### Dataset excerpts
·····

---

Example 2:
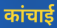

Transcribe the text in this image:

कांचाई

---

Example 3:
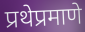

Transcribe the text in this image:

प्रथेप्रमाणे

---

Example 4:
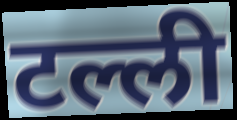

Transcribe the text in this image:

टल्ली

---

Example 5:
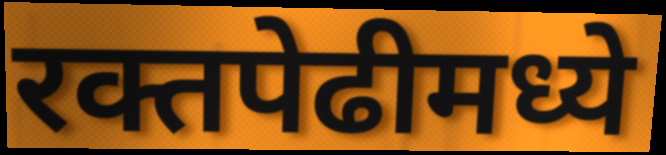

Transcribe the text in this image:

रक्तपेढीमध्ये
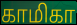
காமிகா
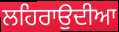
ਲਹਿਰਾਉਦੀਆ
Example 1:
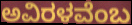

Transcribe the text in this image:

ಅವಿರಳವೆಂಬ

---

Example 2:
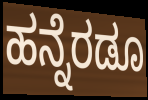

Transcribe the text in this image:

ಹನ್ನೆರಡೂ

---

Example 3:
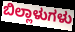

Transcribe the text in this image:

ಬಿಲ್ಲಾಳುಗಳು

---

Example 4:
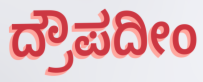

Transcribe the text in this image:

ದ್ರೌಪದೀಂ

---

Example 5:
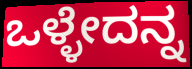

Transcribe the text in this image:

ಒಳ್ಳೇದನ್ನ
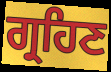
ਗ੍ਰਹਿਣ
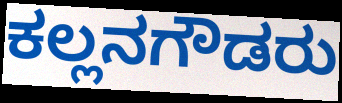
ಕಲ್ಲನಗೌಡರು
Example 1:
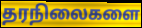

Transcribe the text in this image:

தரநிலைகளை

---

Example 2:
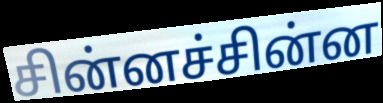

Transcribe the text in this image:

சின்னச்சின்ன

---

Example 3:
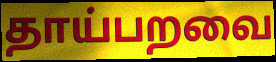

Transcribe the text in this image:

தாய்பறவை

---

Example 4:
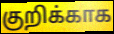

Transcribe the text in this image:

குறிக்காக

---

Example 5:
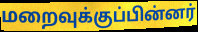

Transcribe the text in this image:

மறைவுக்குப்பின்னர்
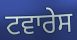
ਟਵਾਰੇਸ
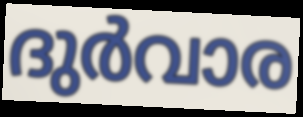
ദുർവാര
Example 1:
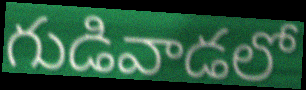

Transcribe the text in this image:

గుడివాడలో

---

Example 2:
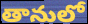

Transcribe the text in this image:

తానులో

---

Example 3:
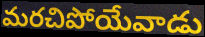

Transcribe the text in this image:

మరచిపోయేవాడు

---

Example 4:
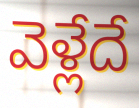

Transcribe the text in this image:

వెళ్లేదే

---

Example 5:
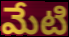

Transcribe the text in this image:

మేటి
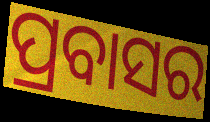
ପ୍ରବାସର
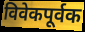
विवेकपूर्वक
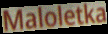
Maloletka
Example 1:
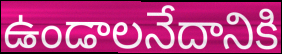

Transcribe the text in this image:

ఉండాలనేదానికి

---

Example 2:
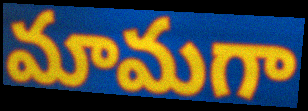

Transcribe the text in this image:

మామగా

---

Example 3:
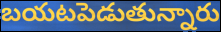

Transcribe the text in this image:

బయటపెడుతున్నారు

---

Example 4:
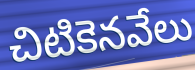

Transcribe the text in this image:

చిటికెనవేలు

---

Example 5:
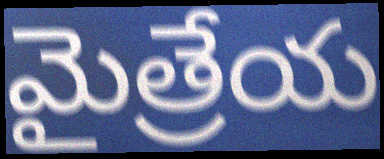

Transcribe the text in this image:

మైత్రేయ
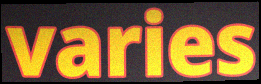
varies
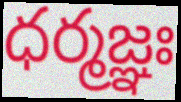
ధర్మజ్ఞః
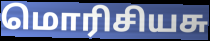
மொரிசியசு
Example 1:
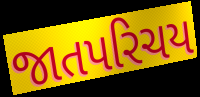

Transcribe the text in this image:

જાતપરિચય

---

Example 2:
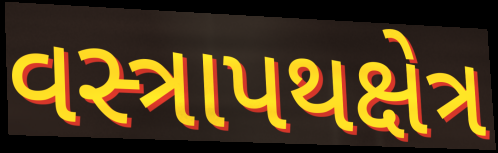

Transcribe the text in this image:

·····

### THE TASK
Each entry should come back exactly as written, with its pictures omitted.

### SOLUTION TO THE EXERCISE
---

Example 2:

Transcribe the text in this image:

कांचाई

---

Example 3:

Transcribe the text in this image:

प्रथेप्रमाणे

---

Example 4:

Transcribe the text in this image:

टल्ली

---

Example 5:

Transcribe the text in this image:

रक्तपेढीमध्ये
காமிகா
ਲਹਿਰਾਉਦੀਆ
Example 1:

Transcribe the text in this image:

ಅವಿರಳವೆಂಬ

---

Example 2:

Transcribe the text in this image:

ಹನ್ನೆರಡೂ

---

Example 3:

Transcribe the text in this image:

ಬಿಲ್ಲಾಳುಗಳು

---

Example 4:

Transcribe the text in this image:

ದ್ರೌಪದೀಂ

---

Example 5:

Transcribe the text in this image:

ಒಳ್ಳೇದನ್ನ
ਗ੍ਰਹਿਣ
ಕಲ್ಲನಗೌಡರು
Example 1:

Transcribe the text in this image:

தரநிலைகளை

---

Example 2:

Transcribe the text in this image:

சின்னச்சின்ன

---

Example 3:

Transcribe the text in this image:

தாய்பறவை

---

Example 4:

Transcribe the text in this image:

குறிக்காக

---

Example 5:

Transcribe the text in this image:

மறைவுக்குப்பின்னர்
ਟਵਾਰੇਸ
ദുർവാര
Example 1:

Transcribe the text in this image:

గుడివాడలో

---

Example 2:

Transcribe the text in this image:

తానులో

---

Example 3:

Transcribe the text in this image:

మరచిపోయేవాడు

---

Example 4:

Transcribe the text in this image:

వెళ్లేదే

---

Example 5:

Transcribe the text in this image:

మేటి
ପ୍ରବାସର
विवेकपूर्वक
Maloletka
Example 1:

Transcribe the text in this image:

ఉండాలనేదానికి

---

Example 2:

Transcribe the text in this image:

మామగా

---

Example 3:

Transcribe the text in this image:

బయటపెడుతున్నారు

---

Example 4:

Transcribe the text in this image:

చిటికెనవేలు

---

Example 5:

Transcribe the text in this image:

మైత్రేయ
varies
ధర్మజ్ఞః
மொரிசியசு
Example 1:

Transcribe the text in this image:

જાતપરિચય

---

Example 2:

Transcribe the text in this image:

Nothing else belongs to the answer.